Last reviewed 13 January 2021

An employee of the RAC has been sentenced to eight months' imprisonment, suspended for two years, in a prosecution brought by the Information Commissioner’s Office (ICO), only its second under the Computer Misuse Act.

Kim Doyle, who transferred personal data to an accident claims management firm without authorisation, pleaded guilty to charges of conspiracy to secure unauthorised access to computer data, and to selling unlawfully obtained personal data.

Manchester Crown Court heard that Ms Doyle compiled lists of road traffic accident data including partial names, mobile phone numbers and registration numbers despite having no permission from her employers.

An ICO investigation found that she unlawfully transferred the data to William Shaw, the director of an accident claims management firm, TMS (Stratosphere), trading as LIS Claims.

There is evidence this data was used to make nuisance calls.

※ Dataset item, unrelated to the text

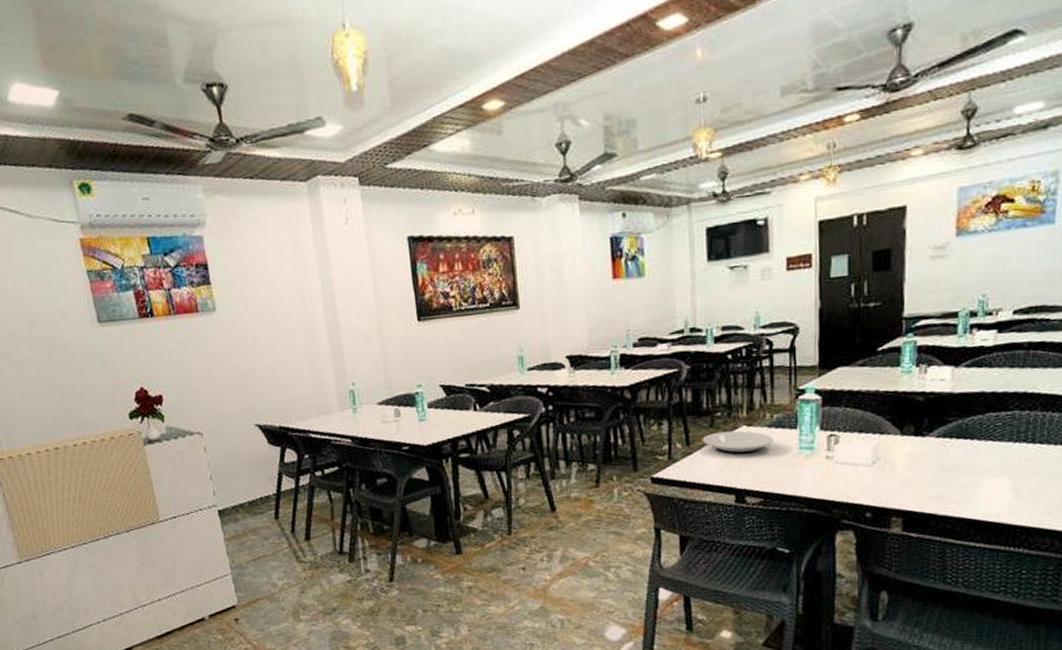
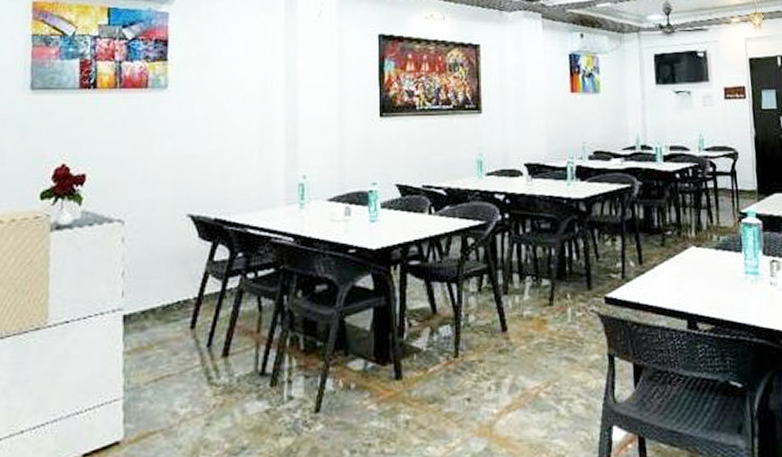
plate: present [703,430,773,455] -> none [655,251,721,277]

Mr Shaw was also sentenced to eight months' imprisonment, suspended for two years, after pleading guilty to conspiracy to secure unauthorised access to computer data.

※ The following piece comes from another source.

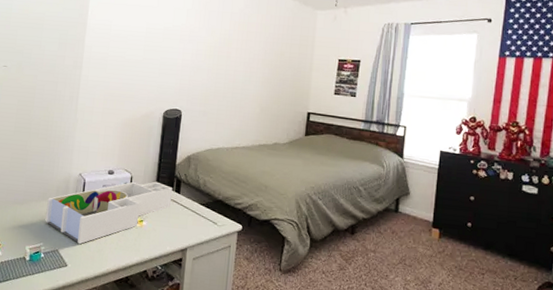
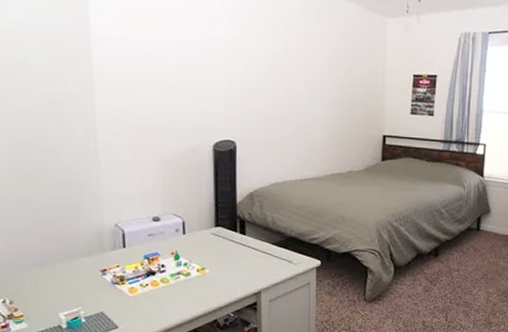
desk organizer: present [45,181,173,245] -> none [77,224,237,303]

They were both ordered to carry out 100 hours unpaid work and contribute £1000 costs.

The offence came to light when Arval, a fleet management company, alerted RAC to nuisance calls to one of its drivers about an accident in which he had been involved.

Arval suspected there may have been a data leak from RAC, which had carried out recovery of its driver’s vehicle.

This prompted the RAC to perform a data leakage scan of its Outlook mailboxes, where it found details which led it to discover Ms Doyle had been compiling unauthorised lists of data.

Mike Shaw, who leads the Criminal Investigations Team at the ICO, said: “These criminal acts have a detrimental impact on the public and businesses. Once the data is in the hands of claims management companies, people are subjected to unwanted calls which can in turn lead to fraudulent personal injury claims”.

A Confiscation Order, under the Proceeds of Crimes Act, to recover benefit obtained as a result of the offending has been given by the Court in which Ms Doyle must pay a benefit figure of £25,000 and Mr Shaw must pay a benefit figure of £15,000.

Both will face three months' imprisonment if the benefit figures are not paid within three months.

Comment from BrightHR’s CEO Alan Price

Depending on the facts, cases of data breaches may lead to employers being found to have been vicariously liable.

Hence, employers are now likely to become more vigilant about their employees' work activities, especially those who work with personal data.

Not only that but the pandemic, with millions now forced to work from home, may greatly exacerbate the need for employers to find ways to better monitor staff activities and the handling of personal data files to avoid implication where a member of staff commits a data breach.